요청 내용:
아래 모든 행을 한 글자도 바꾸지 말고 그대로 옮겨 적으세요.

------------------------------------

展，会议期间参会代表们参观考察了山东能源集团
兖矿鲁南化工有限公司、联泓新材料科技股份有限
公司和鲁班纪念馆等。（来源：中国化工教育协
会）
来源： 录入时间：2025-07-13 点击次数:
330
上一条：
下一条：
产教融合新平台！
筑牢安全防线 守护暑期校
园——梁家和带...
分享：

------------------------------------

작업 결과:
展，会议期间参会代表们参观考察了山东能源集团
兖矿鲁南化工有限公司、联泓新材料科技股份有限
公司和鲁班纪念馆等。（来源：中国化工教育协
会）
来源： 录入时间：2025-07-13 点击次数:
330
上一条：
下一条：
产教融合新平台！
筑牢安全防线 守护暑期校
园——梁家和带...
分享：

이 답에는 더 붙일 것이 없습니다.